:: REQUIRED ACTION ::
Below are lines of data, and only some are wanted. Please repeat exactly those from the line that has "<source format=gm1>" through the line that has "G04 #@! TF.FileFunction,Profile,NP*".

:: DATA RECORDS ::
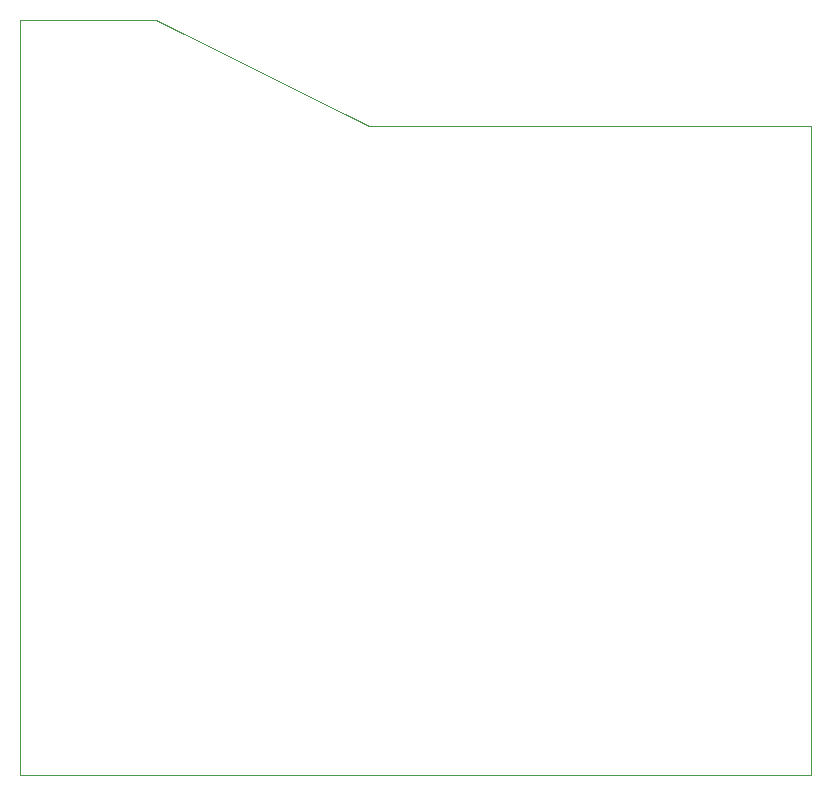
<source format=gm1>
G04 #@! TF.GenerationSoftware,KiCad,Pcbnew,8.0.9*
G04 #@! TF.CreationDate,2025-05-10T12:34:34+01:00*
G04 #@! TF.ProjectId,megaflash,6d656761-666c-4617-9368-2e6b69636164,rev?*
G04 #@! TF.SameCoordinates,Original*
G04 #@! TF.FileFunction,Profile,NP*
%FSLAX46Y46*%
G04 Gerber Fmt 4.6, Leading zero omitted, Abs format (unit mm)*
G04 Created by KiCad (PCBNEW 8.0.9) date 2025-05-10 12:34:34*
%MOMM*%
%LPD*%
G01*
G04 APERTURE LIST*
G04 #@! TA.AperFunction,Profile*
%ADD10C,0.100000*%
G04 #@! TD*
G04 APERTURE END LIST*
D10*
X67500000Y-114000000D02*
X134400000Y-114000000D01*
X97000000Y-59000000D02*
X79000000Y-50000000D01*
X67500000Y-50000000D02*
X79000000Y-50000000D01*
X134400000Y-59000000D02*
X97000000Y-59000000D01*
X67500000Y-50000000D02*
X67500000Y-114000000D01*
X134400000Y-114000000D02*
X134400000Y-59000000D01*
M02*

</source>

--

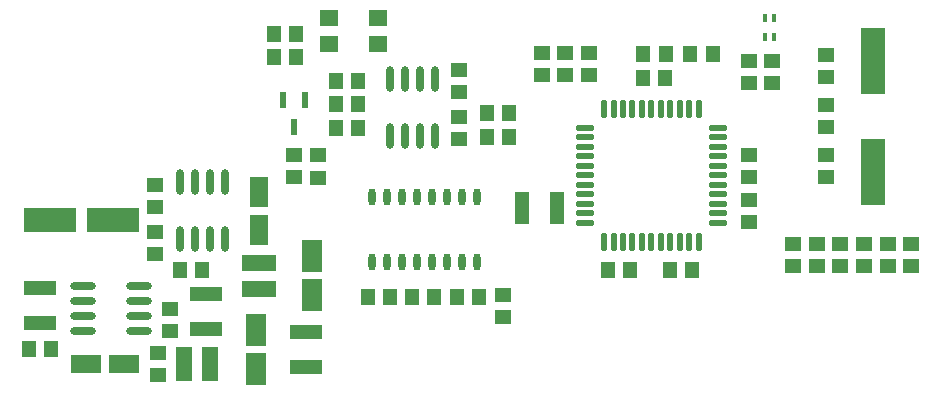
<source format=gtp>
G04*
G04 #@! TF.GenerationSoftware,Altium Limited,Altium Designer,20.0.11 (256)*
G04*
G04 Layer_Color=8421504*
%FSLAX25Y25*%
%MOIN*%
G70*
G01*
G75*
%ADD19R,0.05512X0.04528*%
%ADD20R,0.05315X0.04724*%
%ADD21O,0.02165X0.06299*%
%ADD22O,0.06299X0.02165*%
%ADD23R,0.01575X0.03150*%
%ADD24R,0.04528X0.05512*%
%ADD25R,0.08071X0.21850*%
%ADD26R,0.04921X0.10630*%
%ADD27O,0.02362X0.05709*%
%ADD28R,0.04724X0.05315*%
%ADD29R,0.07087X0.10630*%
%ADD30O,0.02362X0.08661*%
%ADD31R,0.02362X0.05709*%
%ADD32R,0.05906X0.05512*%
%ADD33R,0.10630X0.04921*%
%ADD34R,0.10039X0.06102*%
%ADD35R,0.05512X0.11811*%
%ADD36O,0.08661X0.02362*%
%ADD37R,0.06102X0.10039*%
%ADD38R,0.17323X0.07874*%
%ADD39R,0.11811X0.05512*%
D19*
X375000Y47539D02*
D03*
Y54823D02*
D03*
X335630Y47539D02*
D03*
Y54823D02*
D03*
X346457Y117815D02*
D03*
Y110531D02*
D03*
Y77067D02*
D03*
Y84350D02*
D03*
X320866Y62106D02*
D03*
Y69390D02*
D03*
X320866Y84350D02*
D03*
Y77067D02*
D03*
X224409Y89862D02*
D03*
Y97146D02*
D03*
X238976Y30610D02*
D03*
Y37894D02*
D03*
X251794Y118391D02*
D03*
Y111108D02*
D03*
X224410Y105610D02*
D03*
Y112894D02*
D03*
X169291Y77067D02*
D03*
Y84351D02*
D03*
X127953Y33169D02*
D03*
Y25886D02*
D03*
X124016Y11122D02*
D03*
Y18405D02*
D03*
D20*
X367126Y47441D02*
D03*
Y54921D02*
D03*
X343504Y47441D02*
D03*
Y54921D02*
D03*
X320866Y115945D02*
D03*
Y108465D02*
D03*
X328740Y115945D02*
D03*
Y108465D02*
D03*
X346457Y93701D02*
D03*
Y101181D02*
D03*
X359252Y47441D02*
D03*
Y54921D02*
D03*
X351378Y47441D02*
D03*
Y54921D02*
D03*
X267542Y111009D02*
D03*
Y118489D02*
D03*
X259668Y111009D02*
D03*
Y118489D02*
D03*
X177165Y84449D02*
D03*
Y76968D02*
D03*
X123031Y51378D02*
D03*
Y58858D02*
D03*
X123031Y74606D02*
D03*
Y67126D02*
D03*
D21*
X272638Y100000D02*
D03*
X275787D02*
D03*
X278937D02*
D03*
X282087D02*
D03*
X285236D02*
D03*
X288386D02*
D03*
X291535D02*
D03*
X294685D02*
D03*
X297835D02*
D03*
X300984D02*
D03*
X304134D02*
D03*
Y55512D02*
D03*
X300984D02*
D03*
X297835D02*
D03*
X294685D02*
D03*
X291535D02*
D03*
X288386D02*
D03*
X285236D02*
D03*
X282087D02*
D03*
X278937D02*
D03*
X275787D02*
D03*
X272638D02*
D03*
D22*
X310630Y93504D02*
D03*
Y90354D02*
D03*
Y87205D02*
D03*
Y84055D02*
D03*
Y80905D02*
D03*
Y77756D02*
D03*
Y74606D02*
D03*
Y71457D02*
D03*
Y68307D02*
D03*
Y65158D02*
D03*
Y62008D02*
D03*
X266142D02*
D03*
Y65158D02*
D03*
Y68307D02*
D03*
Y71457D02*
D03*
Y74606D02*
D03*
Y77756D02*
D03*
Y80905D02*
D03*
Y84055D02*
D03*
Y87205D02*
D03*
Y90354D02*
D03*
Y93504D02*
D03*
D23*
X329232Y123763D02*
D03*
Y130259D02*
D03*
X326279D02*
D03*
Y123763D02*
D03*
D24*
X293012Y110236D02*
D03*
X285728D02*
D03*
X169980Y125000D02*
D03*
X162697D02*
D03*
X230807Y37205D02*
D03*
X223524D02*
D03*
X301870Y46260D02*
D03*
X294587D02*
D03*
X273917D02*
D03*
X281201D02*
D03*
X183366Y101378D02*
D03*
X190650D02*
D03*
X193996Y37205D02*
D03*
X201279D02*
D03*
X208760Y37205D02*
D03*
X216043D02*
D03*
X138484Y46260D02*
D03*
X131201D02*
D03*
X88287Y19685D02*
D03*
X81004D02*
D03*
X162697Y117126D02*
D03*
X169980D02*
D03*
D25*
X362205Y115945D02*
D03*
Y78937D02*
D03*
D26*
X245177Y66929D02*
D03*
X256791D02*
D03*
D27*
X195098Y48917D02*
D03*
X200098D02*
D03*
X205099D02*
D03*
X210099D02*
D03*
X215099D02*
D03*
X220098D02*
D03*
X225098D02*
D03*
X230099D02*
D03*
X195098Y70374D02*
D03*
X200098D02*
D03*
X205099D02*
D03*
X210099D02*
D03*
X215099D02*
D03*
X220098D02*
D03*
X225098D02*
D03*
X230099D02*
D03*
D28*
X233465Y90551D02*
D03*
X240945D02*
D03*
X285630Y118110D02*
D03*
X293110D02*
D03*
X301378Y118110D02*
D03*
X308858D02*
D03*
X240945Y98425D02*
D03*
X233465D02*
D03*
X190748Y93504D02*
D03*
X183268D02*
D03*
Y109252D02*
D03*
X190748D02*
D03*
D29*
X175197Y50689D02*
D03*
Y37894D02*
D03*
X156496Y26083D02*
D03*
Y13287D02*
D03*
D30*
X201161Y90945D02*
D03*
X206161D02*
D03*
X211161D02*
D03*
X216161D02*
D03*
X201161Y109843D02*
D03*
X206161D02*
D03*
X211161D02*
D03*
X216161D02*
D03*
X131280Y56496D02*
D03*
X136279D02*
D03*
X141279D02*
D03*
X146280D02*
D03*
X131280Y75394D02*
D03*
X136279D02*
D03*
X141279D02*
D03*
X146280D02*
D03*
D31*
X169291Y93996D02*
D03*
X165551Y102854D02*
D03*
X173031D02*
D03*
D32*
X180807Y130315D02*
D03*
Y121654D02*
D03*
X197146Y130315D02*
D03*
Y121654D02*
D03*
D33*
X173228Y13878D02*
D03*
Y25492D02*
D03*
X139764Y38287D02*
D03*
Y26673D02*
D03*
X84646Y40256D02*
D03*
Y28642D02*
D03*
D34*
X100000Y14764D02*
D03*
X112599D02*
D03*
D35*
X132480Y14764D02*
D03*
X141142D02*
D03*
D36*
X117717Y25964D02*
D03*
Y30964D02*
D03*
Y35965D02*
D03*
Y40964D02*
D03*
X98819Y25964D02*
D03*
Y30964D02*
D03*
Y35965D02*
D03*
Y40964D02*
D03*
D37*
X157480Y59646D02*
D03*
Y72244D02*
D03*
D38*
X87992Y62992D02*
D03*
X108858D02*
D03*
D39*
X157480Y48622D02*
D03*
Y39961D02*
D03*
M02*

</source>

:: SOLUTION TO THIS TASK ::
<source format=gm1>
G04 #@! TF.GenerationSoftware,KiCad,Pcbnew,8.0.9*
G04 #@! TF.CreationDate,2025-05-10T12:34:34+01:00*
G04 #@! TF.ProjectId,megaflash,6d656761-666c-4617-9368-2e6b69636164,rev?*
G04 #@! TF.SameCoordinates,Original*
G04 #@! TF.FileFunction,Profile,NP*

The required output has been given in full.